===== Texto para revisar

¿Es coherente que Pablo Iglesias e Irene Montero se compren una casa de 600.00 en la sierra de Madrid? Tras unos días en los que todo el mundo ha opinado sobre esta pregunta, serán las bases de Podemos la que tenga la última palabra. Así lo han anunciado la pareja en una rueda de prensa este sábado por la tarde.

¿Consideras que Pablo Iglesias e Irene Montero deben seguir al frente de la secretaría general de Podemos y de la portavocía parlamentaria?, esta será la pregunta que la militancia deberá de contestar. Iglesias ha aclarado que el próximo lunes el secretario de organización del partido, Pablo Echenique, dará todas las claves de la convocatoria. 

"Queremos preguntar a las bases si la compra de la casa nos invalida para estar donde estamos. Si nos ordenan dimitir, dimitiremos", ha dicho Iglesias tajantemente.

De esta manera, el secretario general de Podemos y la portavoz de Unidos Podemos en el Congreso ponen su cargo en manos de la militancia. Si éstos deciden censurar la decisión de haberse comprado la casa, la pareja dejará sus respectivos cargos institucionales y dimitirá.  

Asimismo, Iglesias ha reconocido que toda la polémica le ha pillado por sorpresa: "No pensaba que esto iba a generar un debate y una noticia de estas dimensiones". No obstante, ha señalado que había que "dar la cara" después de todas las opiniones que se han vertido esta última semana.

Por su parte, Montero ha lamentado que esta polémica haya sobrepasado el terreno de la política"Hemos perdido todo el derecho a la intimidad". Sin embargo, la portavoz de Unidos Podemos en el Congreso ha reconocido que cuando se metieron en política a defender sus ideas ya sabían a lo que se enfrentaban y que con ellos se cruzan "todos los límites".

==========
===== Material entregado

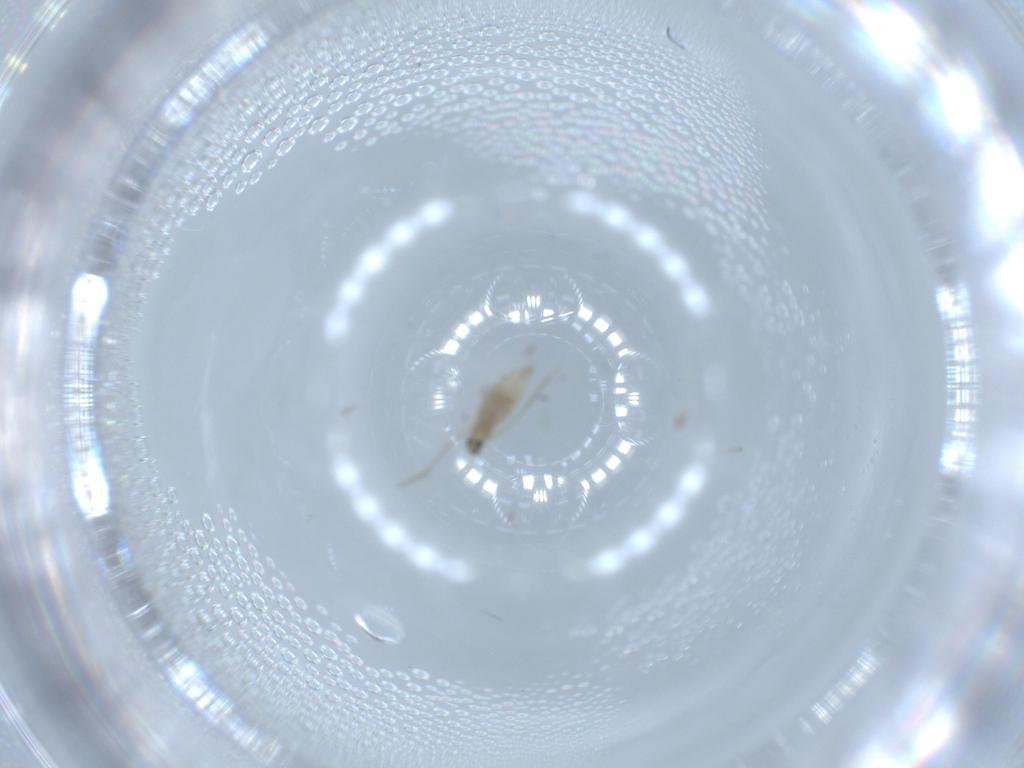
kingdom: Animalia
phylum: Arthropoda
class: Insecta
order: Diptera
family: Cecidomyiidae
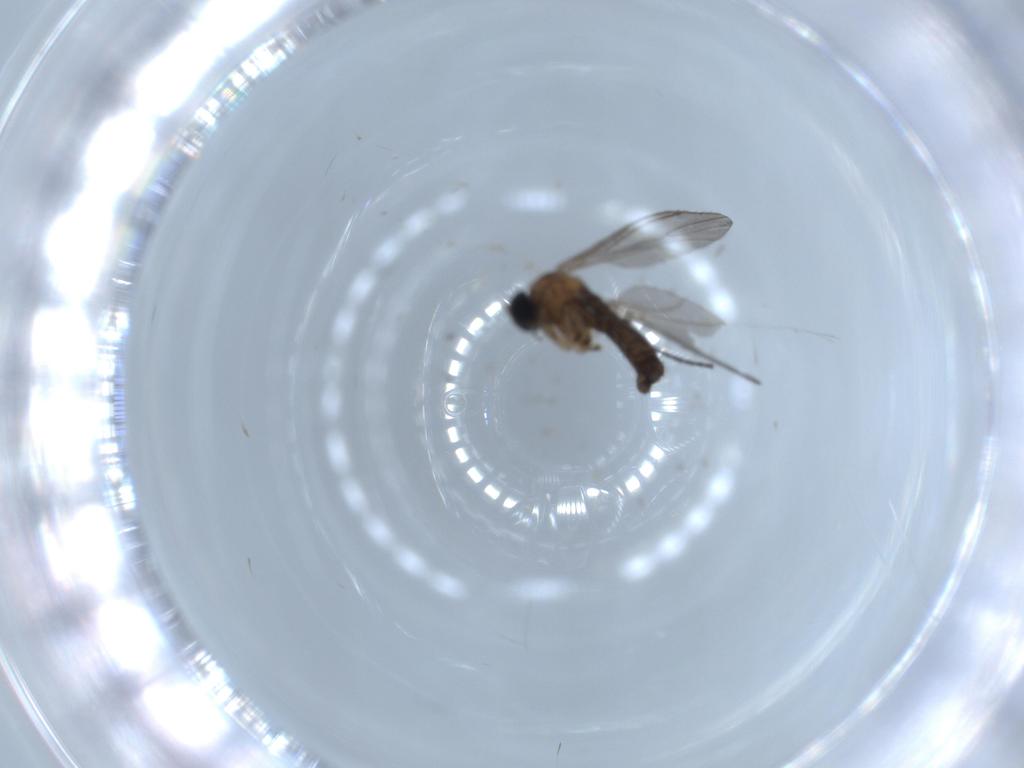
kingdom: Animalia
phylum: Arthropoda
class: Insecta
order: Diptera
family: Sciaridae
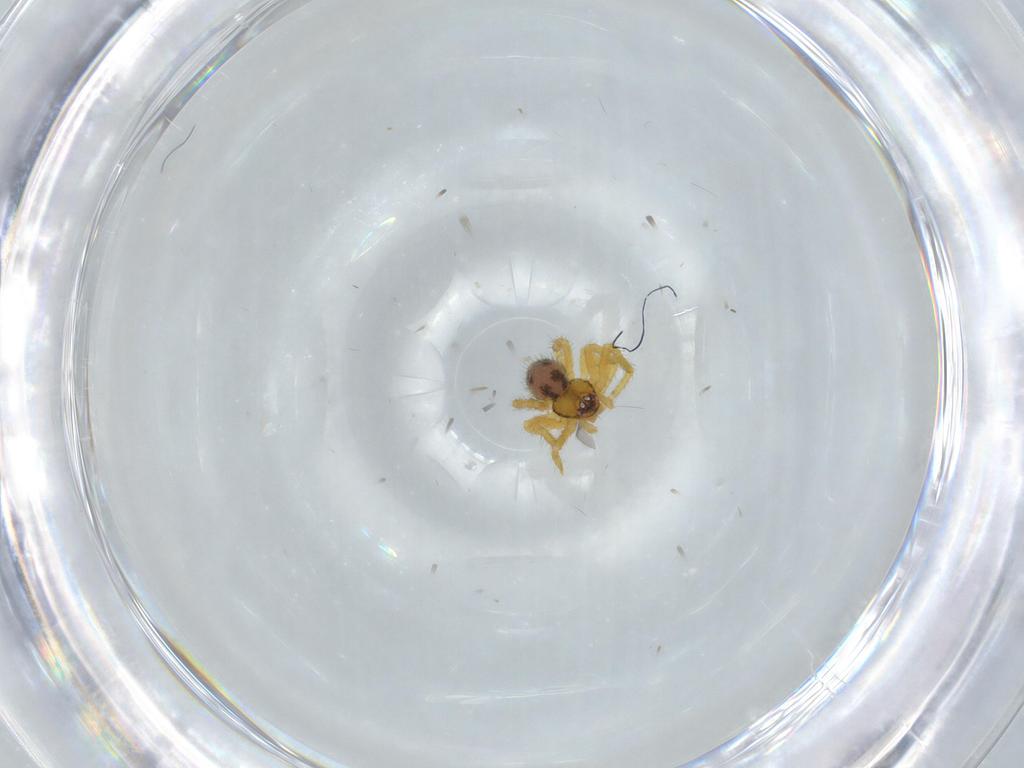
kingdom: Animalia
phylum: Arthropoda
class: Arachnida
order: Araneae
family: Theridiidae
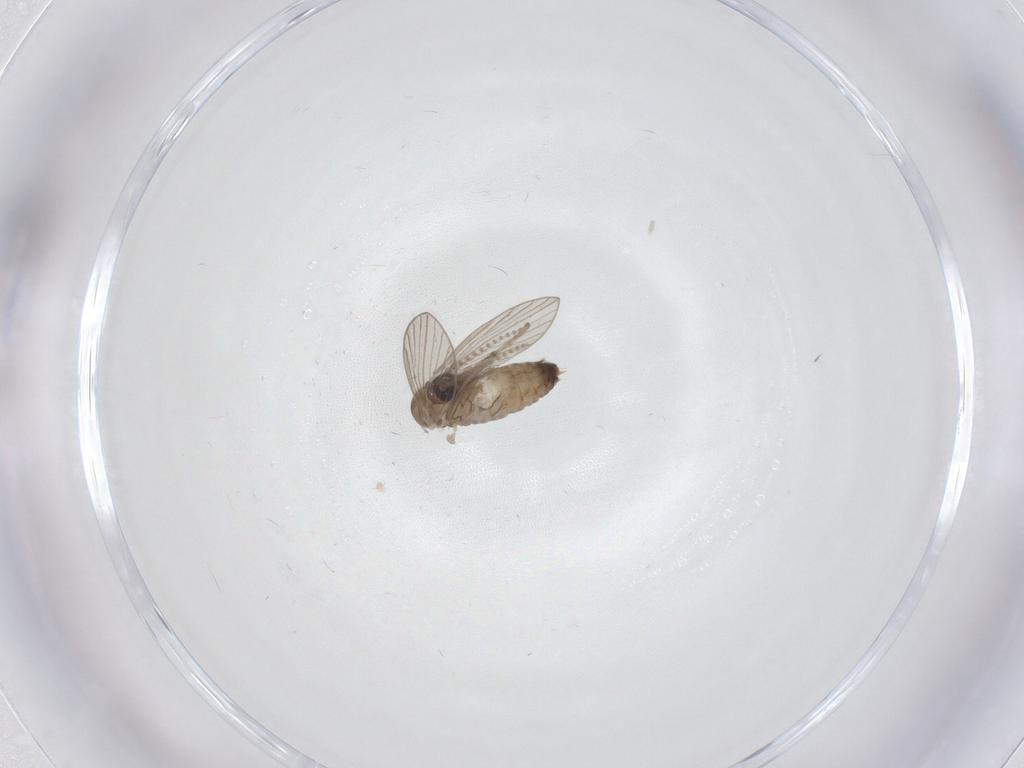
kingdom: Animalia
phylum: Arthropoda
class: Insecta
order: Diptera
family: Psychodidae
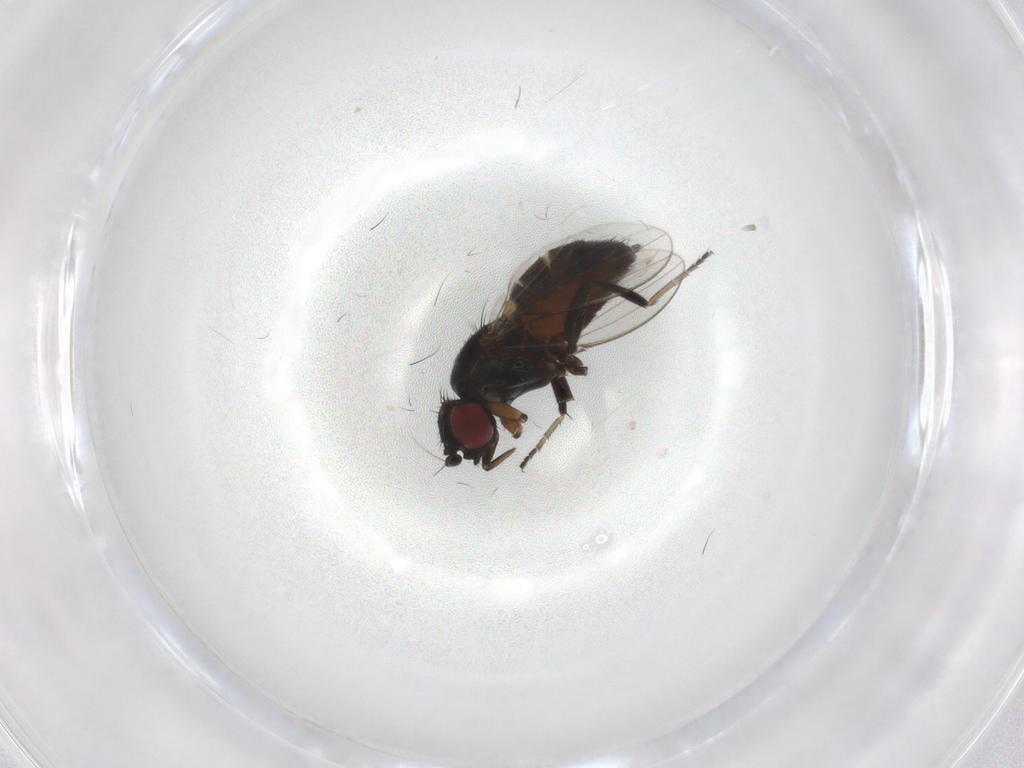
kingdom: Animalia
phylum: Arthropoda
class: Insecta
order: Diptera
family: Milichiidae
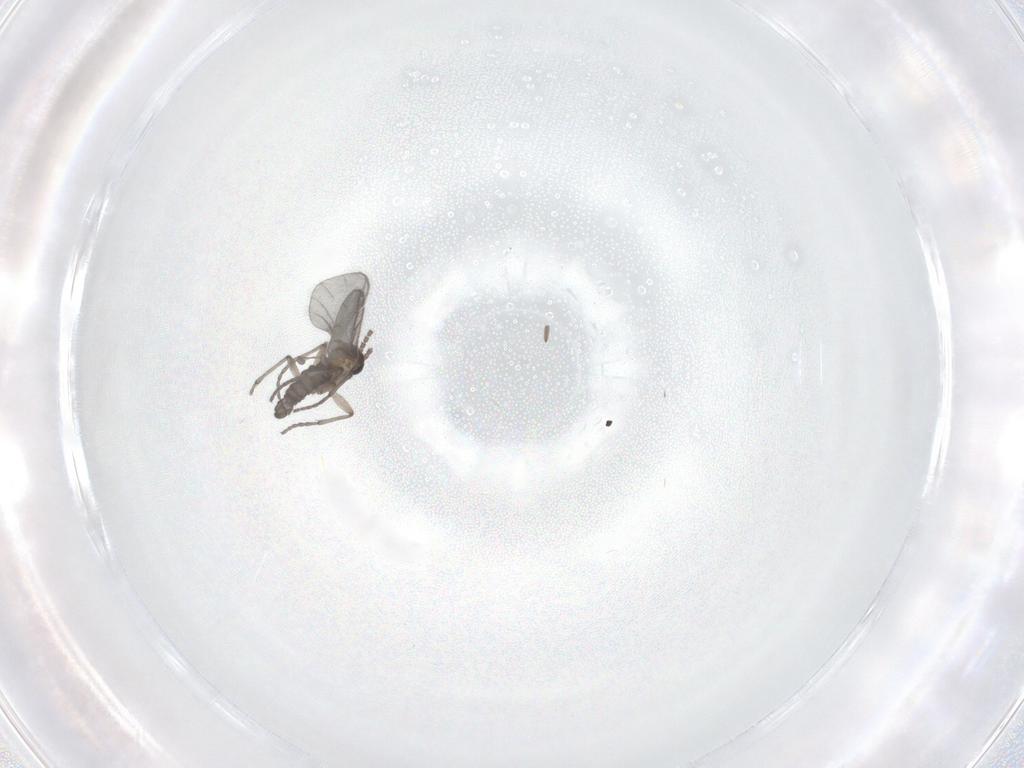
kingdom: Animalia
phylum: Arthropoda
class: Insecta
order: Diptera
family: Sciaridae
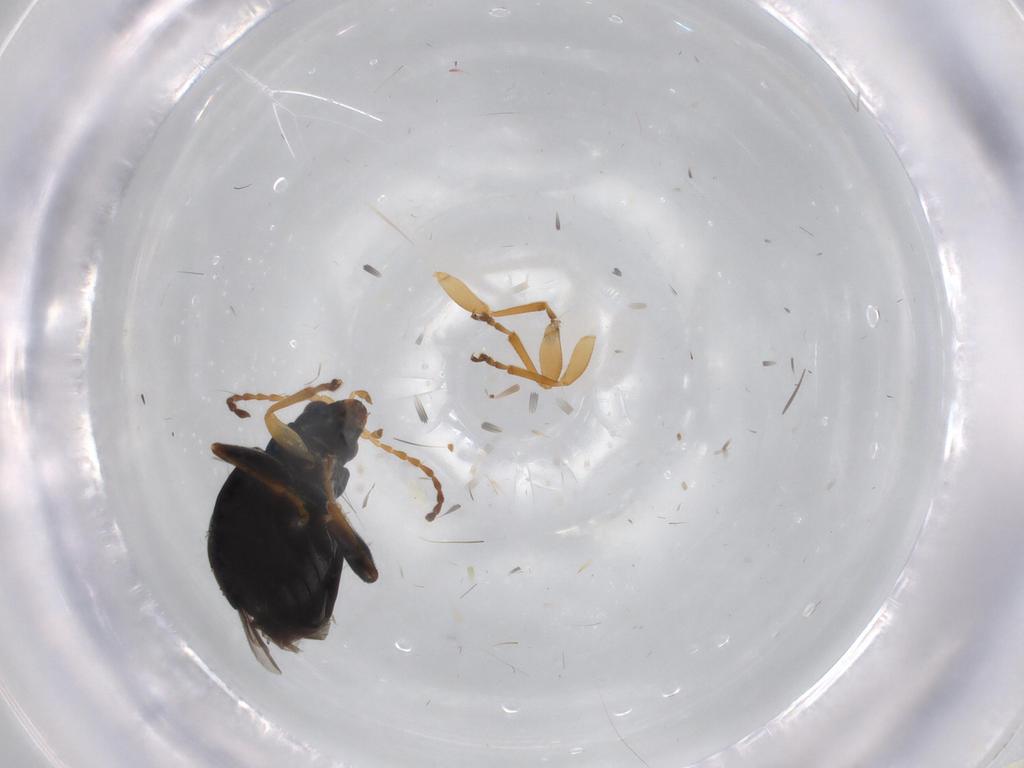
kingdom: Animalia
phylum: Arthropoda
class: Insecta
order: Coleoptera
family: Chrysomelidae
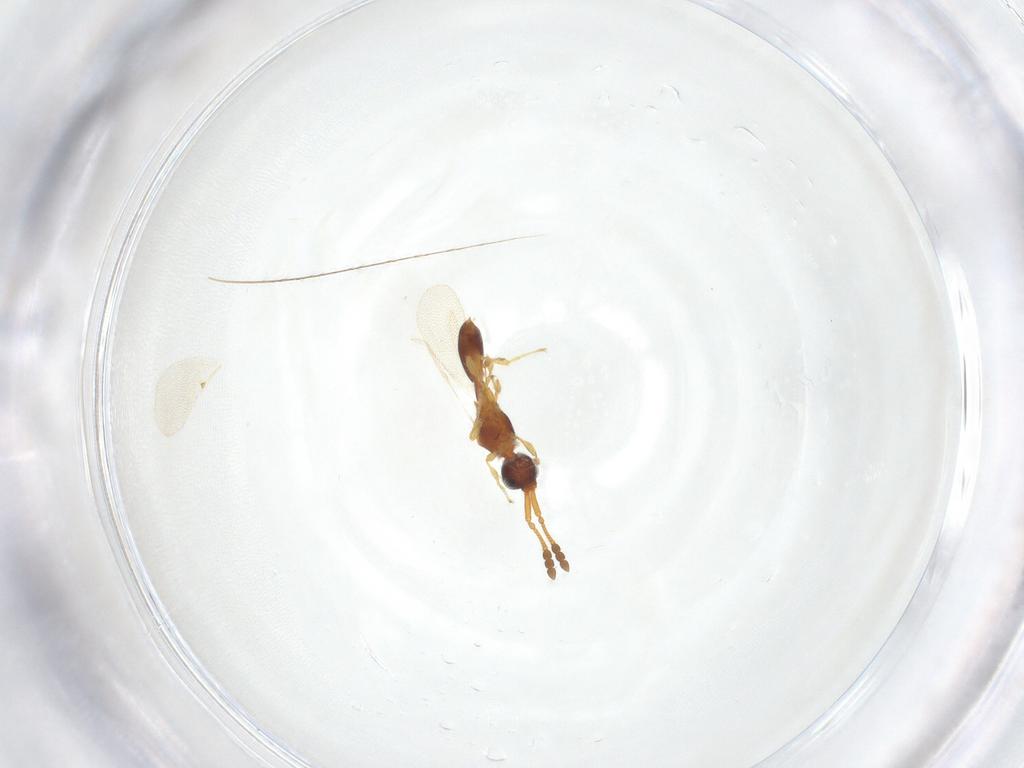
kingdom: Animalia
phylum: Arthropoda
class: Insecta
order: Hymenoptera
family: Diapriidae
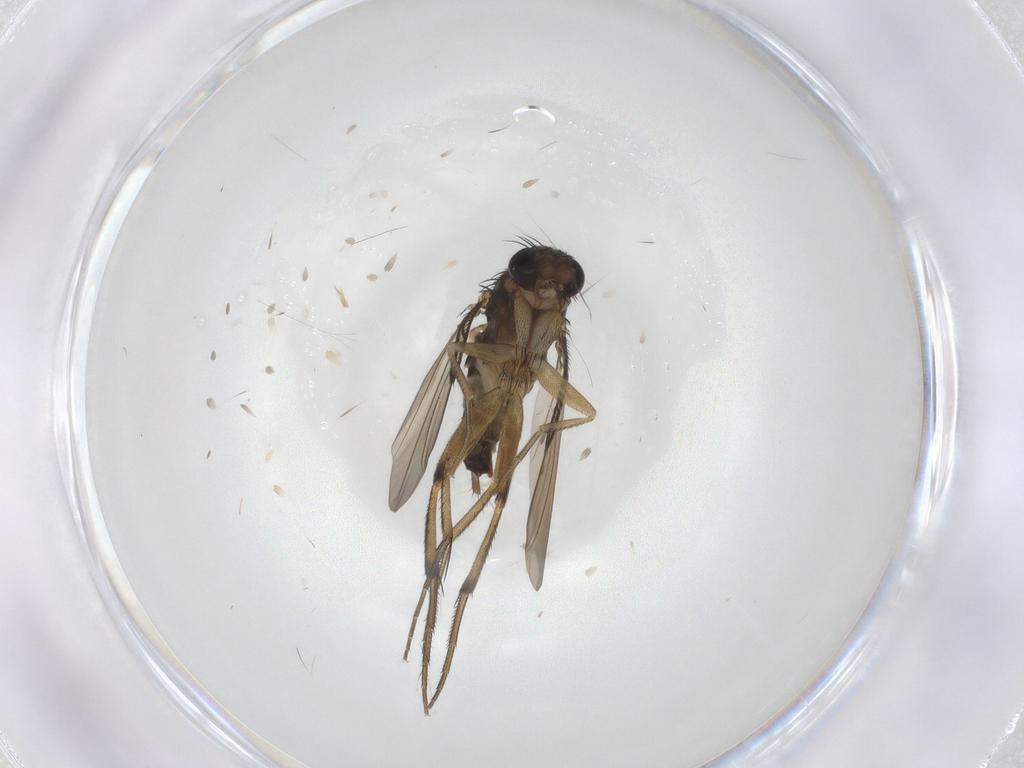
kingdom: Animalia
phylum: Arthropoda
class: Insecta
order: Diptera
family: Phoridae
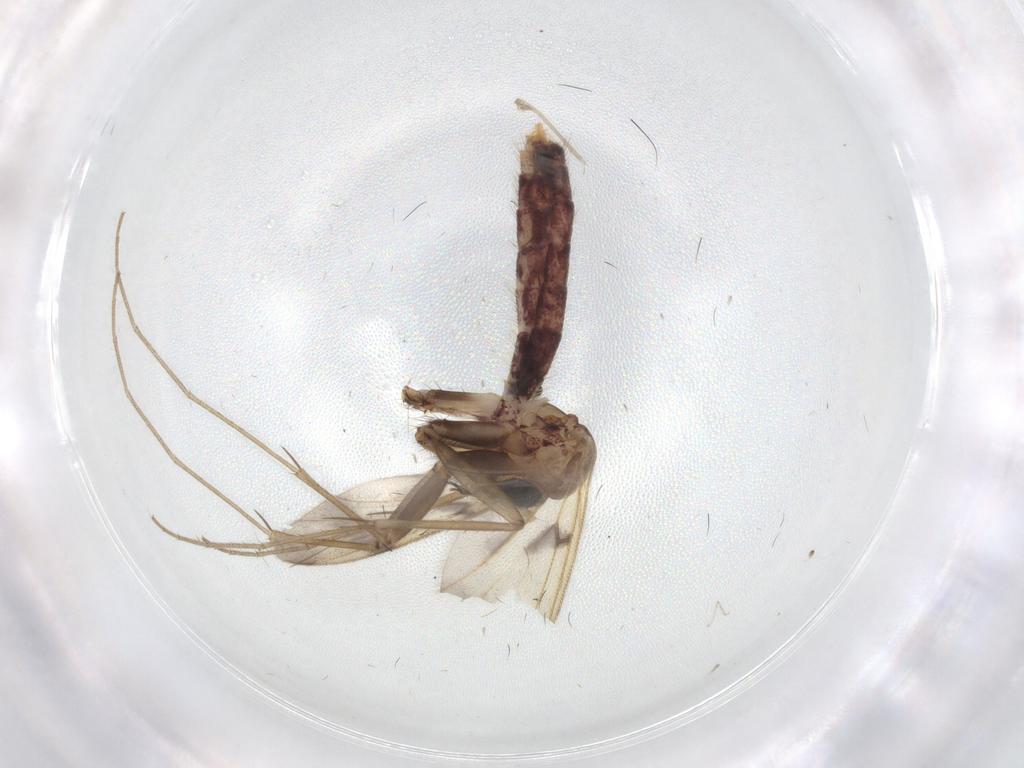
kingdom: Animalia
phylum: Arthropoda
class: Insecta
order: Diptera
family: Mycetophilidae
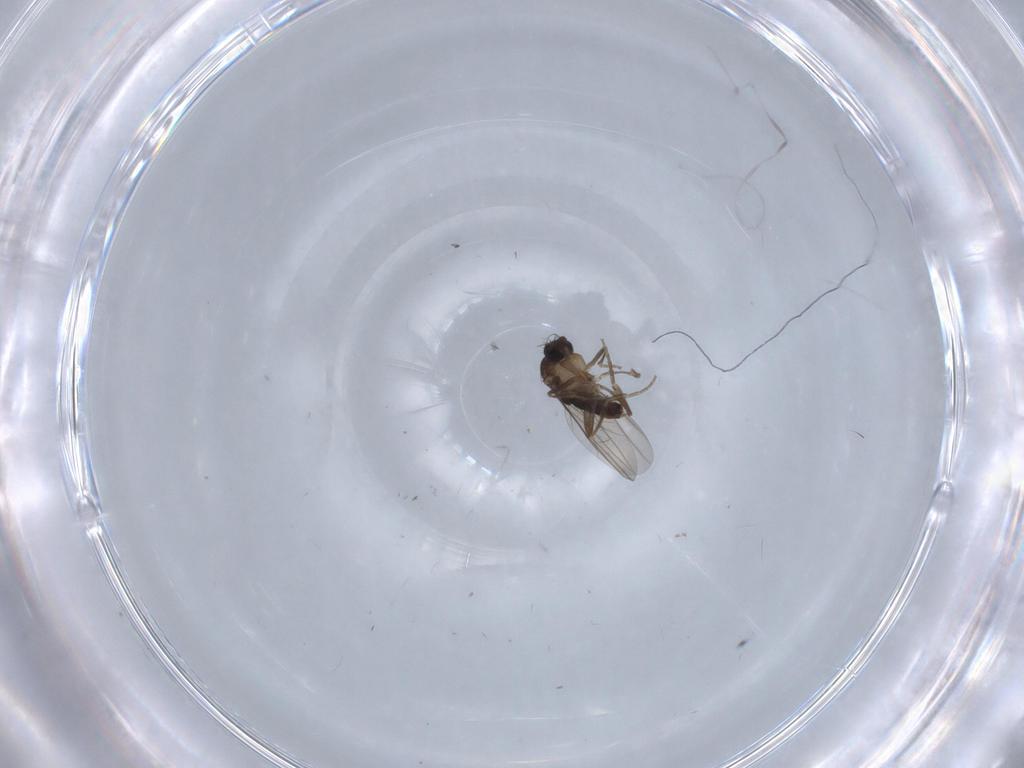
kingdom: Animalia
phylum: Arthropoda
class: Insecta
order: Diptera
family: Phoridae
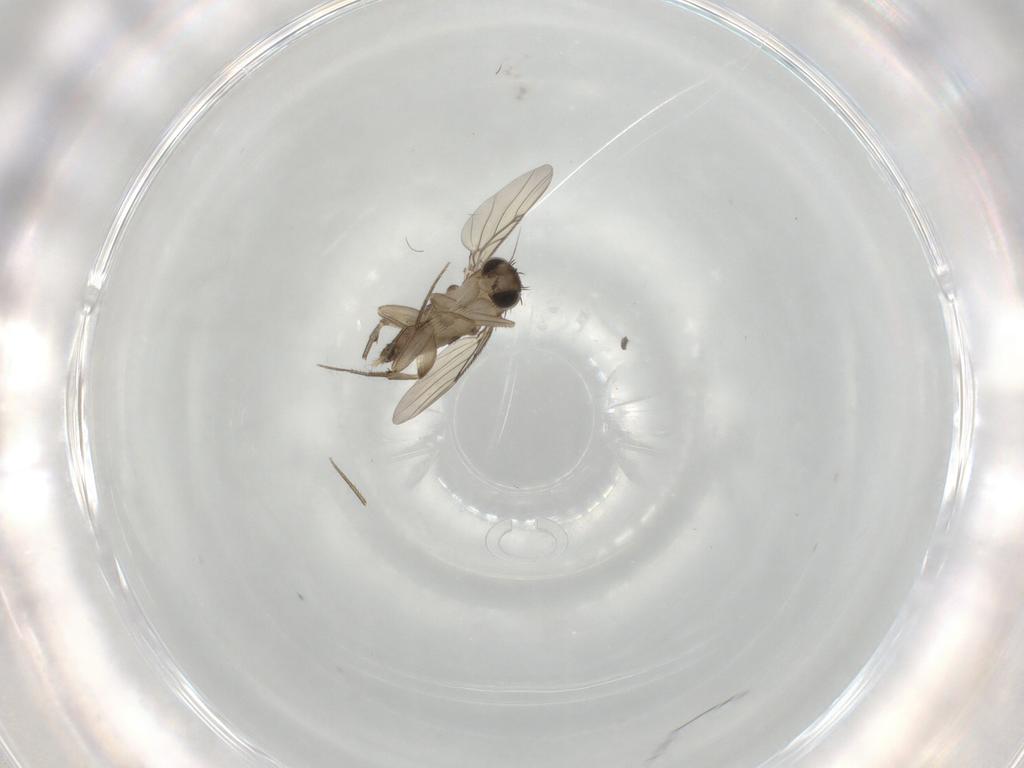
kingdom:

==========

**Tareas del ejercicio**
(a) Responde con la noticia sobre la casa de Iglesias y Montero:
(i) ¿Quién dará el próximo lunes todas las claves de la convocatoria?
(ii) ¿Qué harán Iglesias y Montero, según Iglesias, si las bases les ordenan dimitir?
(iii) ¿Qué cargo ocupa Irene Montero en el Congreso?
(b) Extrae sin cambios el fragmento de la noticia sobre la casa de Iglesias y Montero que empieza con "De esta manera, el" y sigue hasta "institucionales y dimitirá.".
Los registros son un material aparte del texto.

**Respuestas del ejercicio**
(a)
(i) Pablo Echenique, secretario de organización de Podemos.
(ii) Dimitirán.
(iii) Es portavoz de Unidos Podemos en el Congreso.

(b)
De esta manera, el secretario general de Podemos y la portavoz de Unidos Podemos en el Congreso ponen su cargo en manos de la militancia. Si éstos deciden censurar la decisión de haberse comprado la casa, la pareja dejará sus respectivos cargos institucionales y dimitirá.